To sum up the movie: When his father dies, T’Challa becomes the new king and ruler of the advanced kingdom of Wakanda. Because it is never colonized, Wakanda develops without any outside meddling to become a technically advanced African empire. Wakanda has an endless supply of a supernatural element called vibranium which empowers its technology.
Whenever a challenger for the crown announces his intentions, T’Challa must give up his Black Panther powers and take the challenger on in a physical challenge.
Along with his technologically savvy younger sister Shuri and his guard Okoye, T’Challa must stop the evil Ulysses Klaue from using vibranium to take over the world. The action is furious on two continents, complete with shootouts, car chases and amazing feats of acrobatic gymnastics. Klaue is finally killed; the world is once again safe.
In the second plotline, a new challenger, Erik Killmonger, presents himself and proves he’s of Wakandan background and royal blood. In fact he is a first cousin, and T’Challa must take on the new challenger. More acrobatic gymnastics follow, but of the highest order, with so many twists on who is winning the battle that the WWF would be envious. In the end Killmonger is defeated and, in finishing himself off, he utters one of the most meaningful lines of the entire movie. Explaining why he chose death, he says that he was like his ancestors who jumped into the ocean, preferring death to enslavement.

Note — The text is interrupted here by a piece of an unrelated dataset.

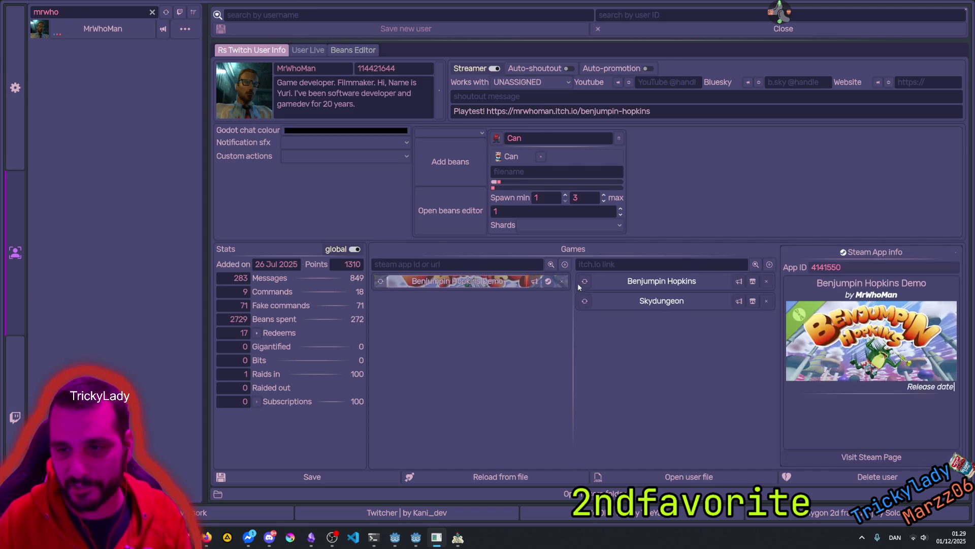
click(546, 281)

There are two or three other moments in the movie with lines that resonate like that one, but for the main part, I went hungry looking for dialogue I consider relevant to my concerns.
Bigots used to say (maybe they still do), never give a Negro an inch or he’ll want a mile. They were talking about me. Now that we have an invincible black screen superhero I’d prefer not to waste his time or his energy jumping SUVs, dodging cars and dueling kin. No, I’d like to put my superhero to work performing real civic duties. I’d have my superhero battling Confederate flag-waving Klansmen and gun-toting white supremacists. I’d have my superhero patrolling mean inner-city streets seizing illegal guns and enforcing binding gang peace. My superhero would ride shotgun with white policemen prone to shooting unarmed black citizens. My superhero would engage in impactful social endeavors that would make America as safe as Wakanda for people of color.
Oh, I understand the symbolic importance of the movie and the character, but I also know that having him engage in issues that promote the good life for such a large portion of Americans would only enhance his symbolic importance. Yes, my superhero would deliver substance along with symbolism.
I may see my wish come true. Black Panther has grossed, they say, $700 million worldwide in two weeks, and it rates a 97 on Rotten Tomatoes, so a sequel is surely in the future. The writers will have to come up with villains for the Black Panther to defeat, but they shouldn’t have to invent villains, they can easily just choose from a host of existing enemies with a natural antipathy to Wakandan culture and traditions. Make the sequel relevant to the lay of the land – the lay of this 2018 reality in America. What’s the danger?